Cette prose qui s’écoule et sinue, s’attendrit ou se précipite, va par heurts ou lenteurs, mais demeure toujours au plus près de sa source. Elle est ensemble un travail et une respiration. Une espèce de troisième poumon. Celui de l’âme peut-être, dont le souffle n’est autre que l’éperdu désir de dire et de tenir le triple mystère de la terre, de la langue et de la chair. Trois énigmes, trois frissons, trois formes de l’amour et de l’étreinte, de la présence et de la dépossession. A même la terre, la langue ou la chair, c’est aussi chaque fois un peu du bleu lointain du ciel qui s’entrouvre. Sampiero cherche « le dieu minuscule de la flaque » — du ciel réverbéré à même le terrestre — le dieu « de la toile d’araignée » — ce précaire tissage où se laissent prendre des proies de passage — le dieu « de la fourmi qui court sur la page », « du tuyau d’arrosage en plastique jaune roulé comme une vierge sur le trottoir »… Le dieu vif qui est en toute chose, en tout être, toute forme sensible et toute heure du jour :
Ce dieu-là n’est pas une fugue. Une erreur de jeunesse. Une tranquille affaire. Non. Plutôt un recueillement. Un long silence où peut enfin mourir tout ce que je sais, ma mémoire, mon arrogance, mes certitudes.

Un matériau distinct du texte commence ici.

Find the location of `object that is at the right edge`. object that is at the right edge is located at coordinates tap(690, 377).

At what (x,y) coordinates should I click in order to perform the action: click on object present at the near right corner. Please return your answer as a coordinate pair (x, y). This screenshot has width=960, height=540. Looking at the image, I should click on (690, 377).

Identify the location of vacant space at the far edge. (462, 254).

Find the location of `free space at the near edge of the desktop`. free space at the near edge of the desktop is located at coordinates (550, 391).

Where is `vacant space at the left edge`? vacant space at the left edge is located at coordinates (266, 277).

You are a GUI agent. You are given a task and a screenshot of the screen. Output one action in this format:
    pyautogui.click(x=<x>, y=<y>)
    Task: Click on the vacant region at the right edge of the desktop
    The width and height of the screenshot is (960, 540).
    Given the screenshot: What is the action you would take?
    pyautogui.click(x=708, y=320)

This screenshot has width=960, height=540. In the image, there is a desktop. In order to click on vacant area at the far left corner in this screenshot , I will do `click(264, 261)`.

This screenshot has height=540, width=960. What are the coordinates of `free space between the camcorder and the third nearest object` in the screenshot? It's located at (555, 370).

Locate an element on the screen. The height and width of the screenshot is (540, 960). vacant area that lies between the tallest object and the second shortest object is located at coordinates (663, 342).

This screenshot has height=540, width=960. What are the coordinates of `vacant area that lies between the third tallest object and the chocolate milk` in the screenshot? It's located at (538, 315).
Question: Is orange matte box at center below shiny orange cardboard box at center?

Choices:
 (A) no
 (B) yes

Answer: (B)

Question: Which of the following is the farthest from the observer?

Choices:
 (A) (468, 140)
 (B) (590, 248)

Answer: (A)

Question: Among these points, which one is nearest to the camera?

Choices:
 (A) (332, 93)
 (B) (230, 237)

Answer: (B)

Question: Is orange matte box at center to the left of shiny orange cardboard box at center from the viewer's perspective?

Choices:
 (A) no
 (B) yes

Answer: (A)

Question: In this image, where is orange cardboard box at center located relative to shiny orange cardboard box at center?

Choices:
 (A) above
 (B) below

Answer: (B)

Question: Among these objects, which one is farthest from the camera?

C’est le dieu de la circonstance et du souvenir, de la fugitivité et de l’attachement, du quotidien banal et périssable, dieu du poème somme toute tel qu’il se passe du divin et de l’au-delà mais rend divinement grâce à ce qui est, tout proche et soudain si mystérieusement humain. Dieu est alors ce nom qui salue et qui remercie.

A ce lyrique « malmené par l’invisible », il faut sans cesse plus de détails, plus de concrétude. Son propos en effet est de « rendre visible » l’insoutenable légèreté des êtres, comme de dire ce qui manque toujours à travers ce qui est là. Les creux et les bosses de ce monde. Cela implique de redessiner obstinément sur le papier, par impulsions, et comme à bout de nerfs, les contours incertains de notre condition. Ecrire, c’est être simultanément ou successivement tout ce qui arrive, selon que l’on se glisse dans le temps du poème ou dans celui du récit. Encore Sampiero est-il enclin à croiser sans cesse ces deux rythmes, transportant dans la poésie les cadrages précis de la prose, ou conduisant tambour battant le récit à la vitesse du poème. C’est ainsi qu’il débusque l’étrange dans le quotidien, ou souligne la familière présence du mystère : nos gestes et notre pain de chaque jour sont pleins d’ombres.
« Nouveau lyrisme » donc, ou plutôt lyrisme à nouveau. Retrouvailles de la langue et du désir, telles que l’écriture puisse être « un espace où s’ébattre, courir, respirer plus large » et non pas seulement cet endroit où le réel suffoque parmi les signes. Telles aussi que l’œil du poète n’y perde jamais de vue la fenêtre, lorsqu’il prend soin de la page. Que sa phrase soit une fièvre qui fasse fondre la glace, l’indifférence et la distance.